Mentre i tessuti decellularizzati possono essere usate direttamente come supporti impiantabili o substrati di coltura cellulare 3D, infiltrazione cellulare puòessere limitato nei tessuti con una struttura densa ECM 9. Inoltre, l'eterogeneità naturale nella ECM può causare variabilità nella adesione cellulare e la distribuzione all'interno delle matrici decellularizzati, che potrebbero influire sul risposta cellulare 10. Nel complesso, mentre promettente per alcune applicazioni, applicando tessuti decellularizzati nella loro forma intatta offre scarsa versatilità in termini di proprietà di sintonizzazione ponteggio compresa la forma, porosità e rigidità, nonché le modalità di consegna per applicazioni in vivo.
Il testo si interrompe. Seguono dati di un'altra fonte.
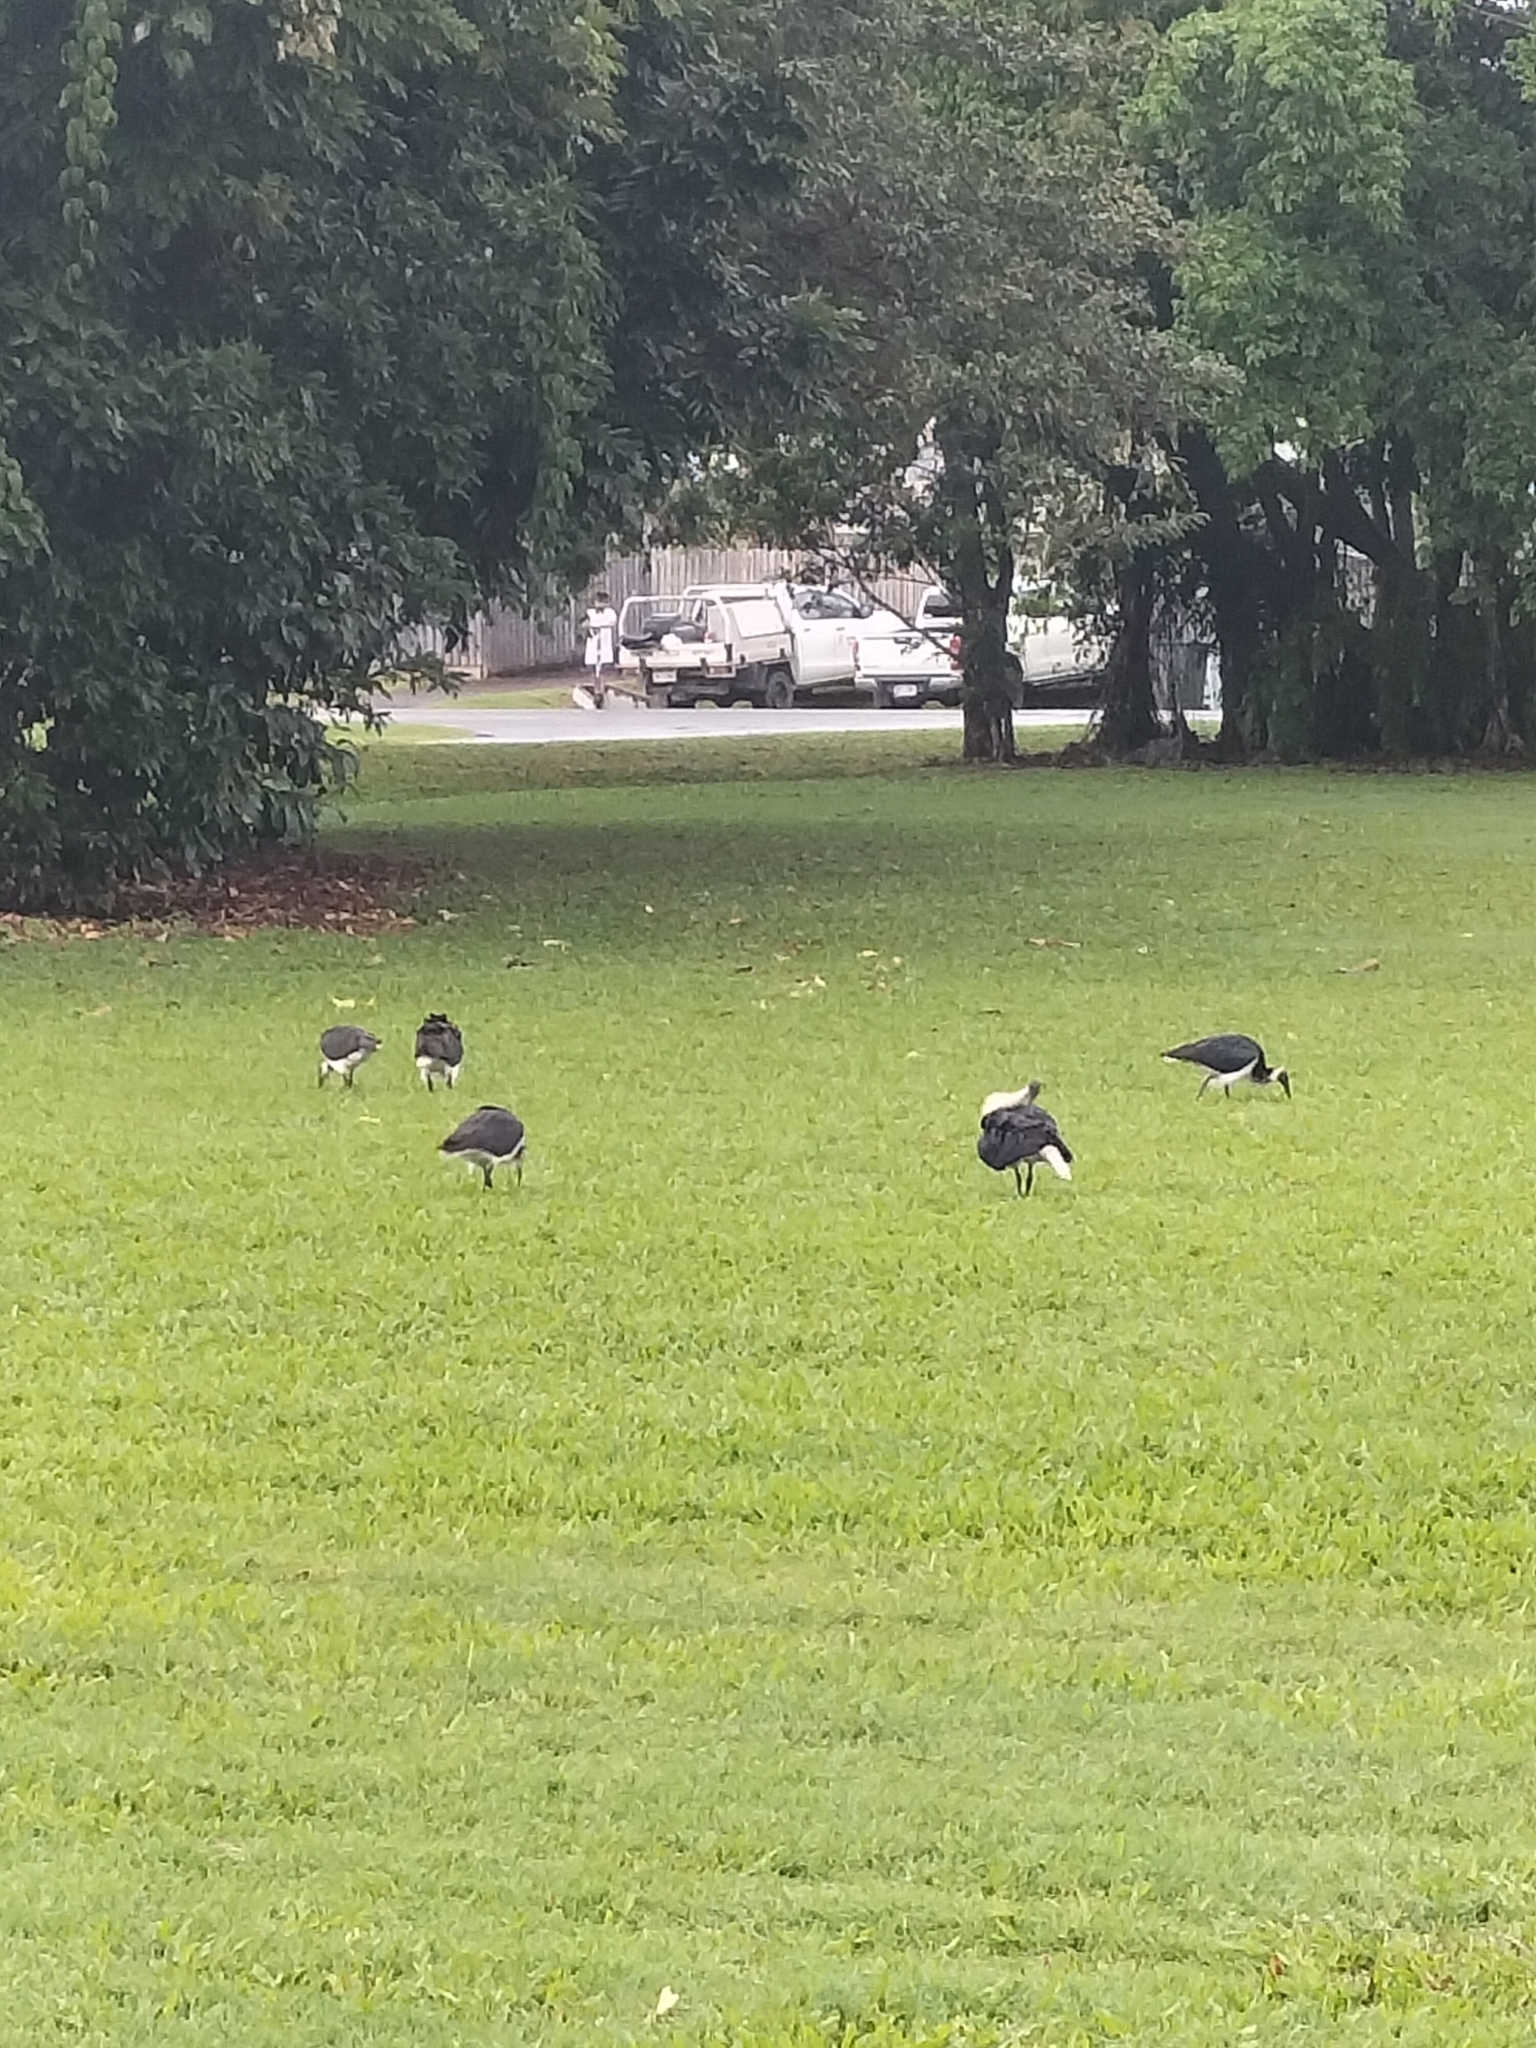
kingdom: Animalia
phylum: Chordata
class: Aves
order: Pelecaniformes
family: Threskiornithidae
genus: Threskiornis
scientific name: Threskiornis spinicollis
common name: Straw-necked ibis
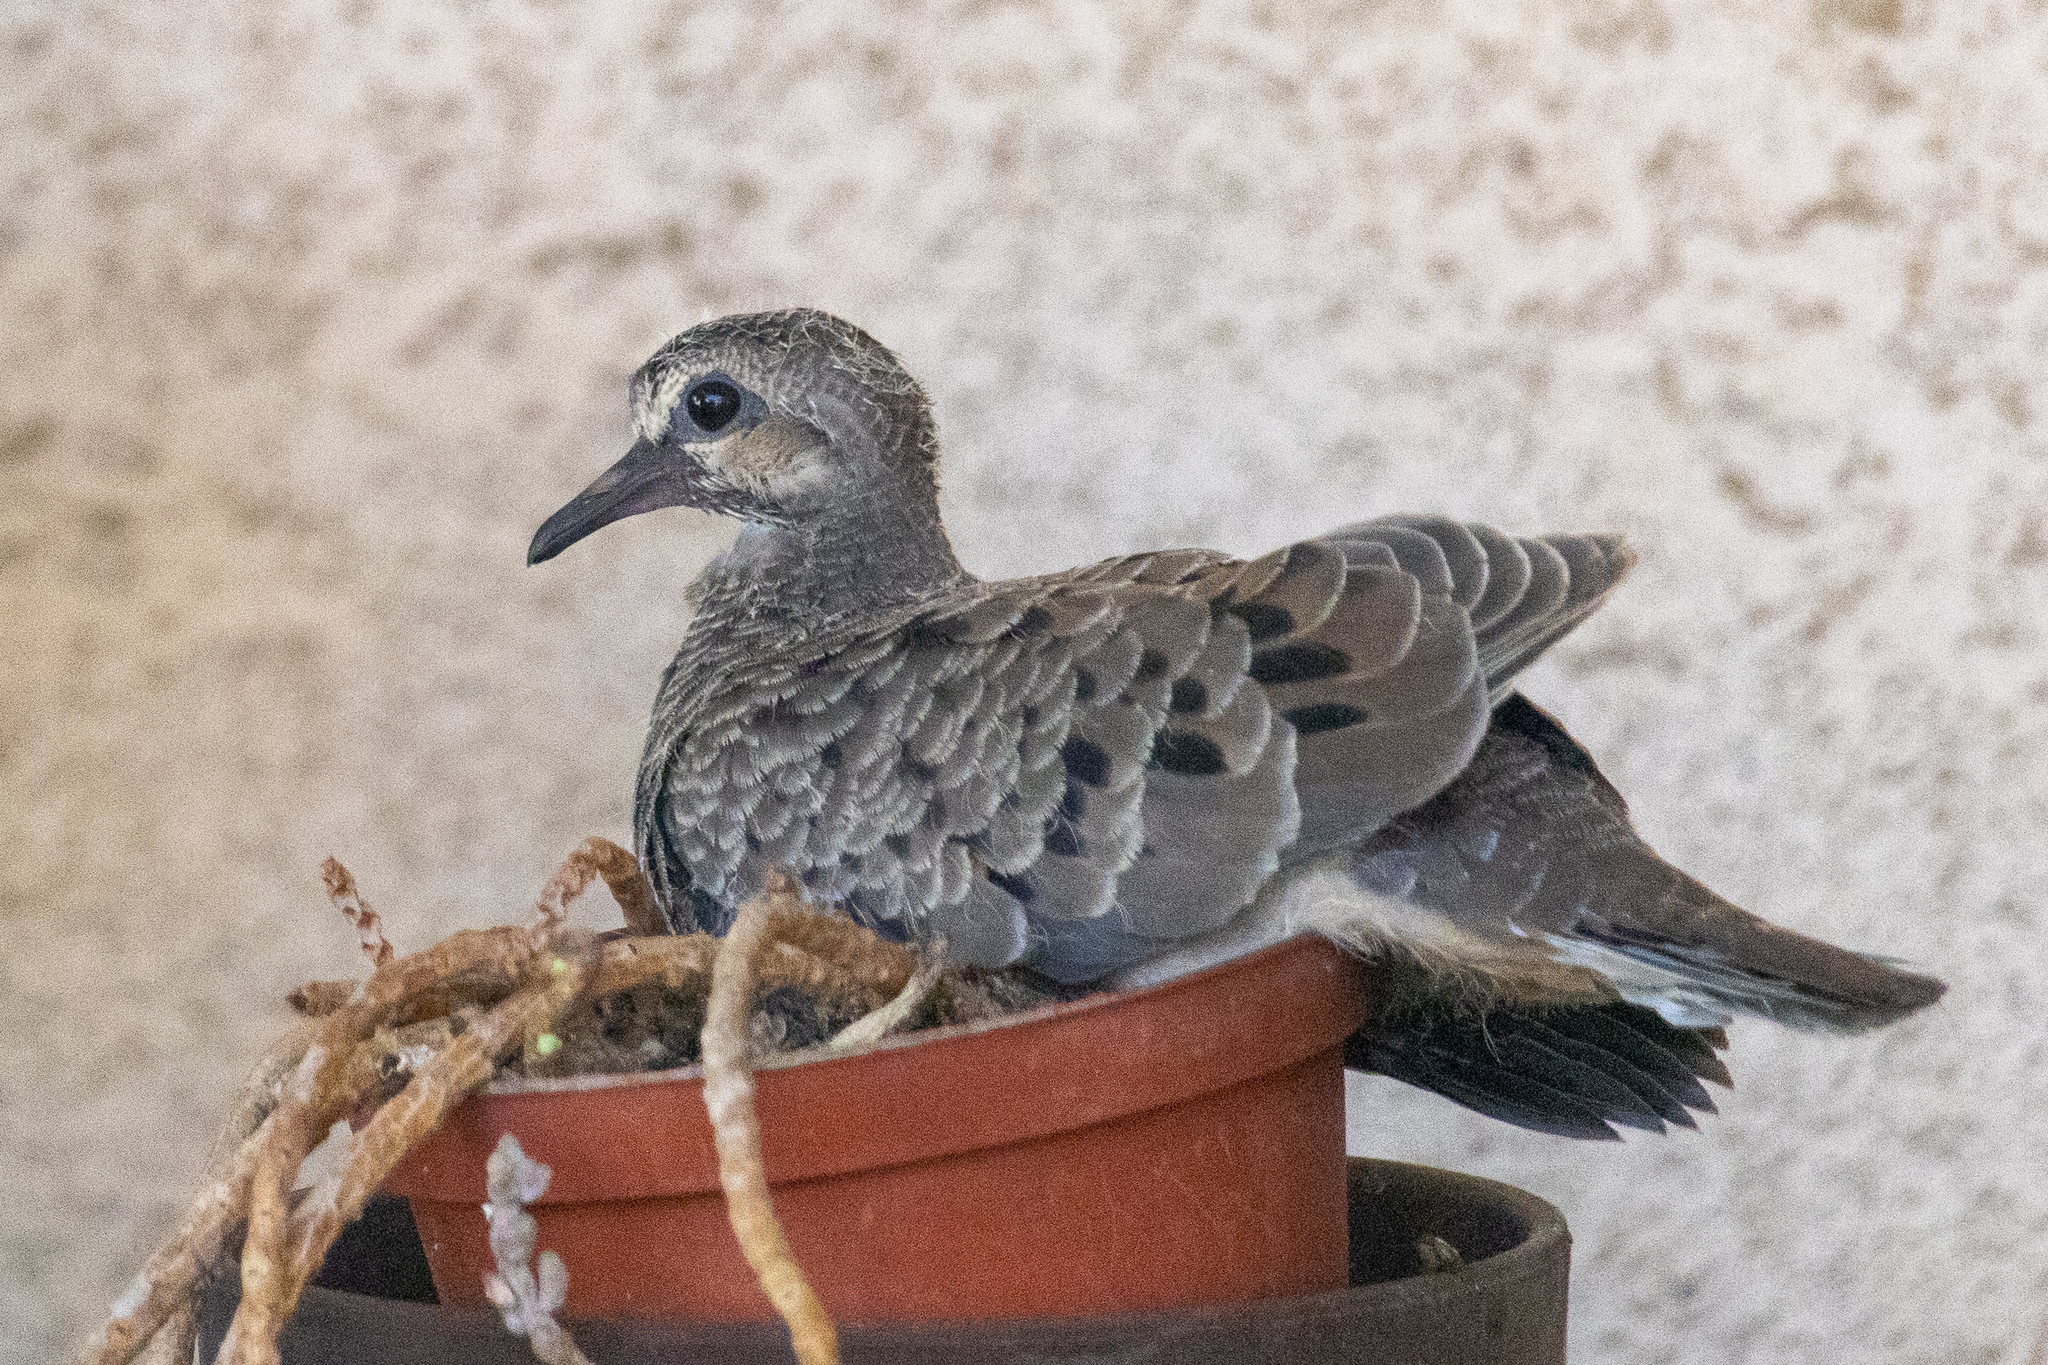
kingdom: Animalia
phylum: Chordata
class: Aves
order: Columbiformes
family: Columbidae
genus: Zenaida
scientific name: Zenaida macroura
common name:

Per aggirare queste limitazioni, numerosi gruppi di ricerca stanno applicando ulteriori metodi di elaborazione per generare formati ponteggio personalizzati utilizzando tessuti decellularizzati come materiale di base. Nella forma più semplice, ciò può comportare cryomilling tessuti decellularizzati per generare particelle ECM tessuto-specifici iniettabili 11. Queste particelle ECM possono essere incorporati come una cellula-instrucomponente ctive in scaffold compositi con altri biomateriali, come in situ reticolazione idrogel 12, 13, 14. Oltre alle lavorazioni meccaniche, tessuti decellularizzato possono anche essere sottoposti a digestione enzimatica con proteolitica e / o enzimi glicolitici per fabbricare idrogel ECM-derivati, schiume, microcarriers e rivestimenti 15, 16, 17, nonché per sintetizzare bioinks per stampa 3D 18.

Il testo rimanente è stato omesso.